EXERCISE PROMPT =>
Copy out the listing that follows exactly, dropping every picture.

RECORDS SUPPLIED =>
--
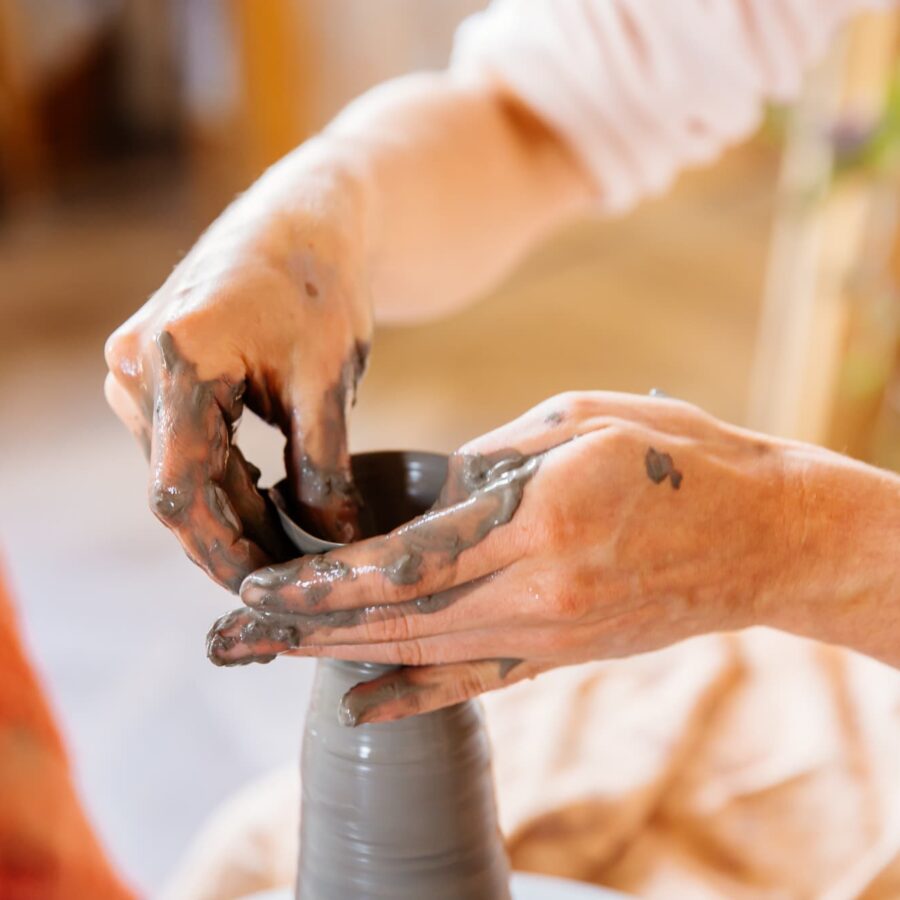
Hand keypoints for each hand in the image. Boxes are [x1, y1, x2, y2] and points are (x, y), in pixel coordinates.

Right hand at [104, 149, 372, 590]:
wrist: (304, 222)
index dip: (224, 552)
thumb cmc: (320, 284)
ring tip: (291, 546)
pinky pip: (183, 446)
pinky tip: (267, 503)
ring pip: (180, 471)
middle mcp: (137, 367)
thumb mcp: (327, 379)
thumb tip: (332, 541)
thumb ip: (323, 468)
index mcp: (177, 358)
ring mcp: (138, 369)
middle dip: (234, 539)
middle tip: (292, 578)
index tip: (268, 590)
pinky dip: (226, 480)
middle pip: (177, 486)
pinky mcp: (154, 373)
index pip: (184, 489)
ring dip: (231, 513)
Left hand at [208, 391, 800, 717]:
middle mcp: (542, 591)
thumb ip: (494, 461)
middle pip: (400, 618)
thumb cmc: (680, 458)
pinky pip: (478, 684)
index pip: (409, 559)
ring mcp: (554, 634)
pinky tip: (362, 707)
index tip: (266, 582)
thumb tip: (430, 492)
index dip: (329, 576)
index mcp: (544, 519)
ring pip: (426, 653)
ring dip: (341, 657)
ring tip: (271, 657)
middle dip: (309, 626)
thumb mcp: (580, 423)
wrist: (763, 534)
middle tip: (233, 632)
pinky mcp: (566, 654)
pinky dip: (414, 698)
--
THE ANSWER =>
Hand keypoints for each hand in the image. Boxes are [x1, y1, x2, y2] and points are (x, y), in pixel coordinates.

Right hand at [104, 149, 372, 590]:
wrist: (304, 222)
index dip: (224, 552)
thumb cmc: (320, 284)
ring tip: (291, 546)
pinky pip: (183, 446)
pinky tip: (267, 503)
ring pip: (180, 471)
middle mcp: (137, 367)
thumb mcp: (327, 379)
thumb tip: (332, 541)
thumb ip: (323, 468)
index mcp: (177, 358)
ring mcp: (138, 369)
middle dip: (234, 539)
middle tip: (292, 578)
index tip: (268, 590)
pinky dip: (226, 480)
middle pip: (177, 486)
pinky mcp: (154, 373)
index pip: (184, 489)
ring dip: (231, 513)
Left hand at [208, 391, 800, 717]:
middle mcp: (542, 591)
thumb ip: (494, 461)
middle pip: (400, 618)
thumb cmc: (680, 458)
pinky pip: (478, 684)
index pip: (409, 559)
ring mcp: (554, 634)
pinky tip: (362, 707)
index tip: (266, 582)
thumb tip: (430, 492)
index dip: (329, 576)
index mcp: (544, 519)
ring pip: (426, 653)
ring dip: (341, 657)
ring tip: (271, 657)
middle dip: (309, 626)
thumb mcp: (580, 423)
wrist: (763, 534)
middle tip: (233, 632)
pinky mcp: (566, 654)
pinky dip: (414, 698)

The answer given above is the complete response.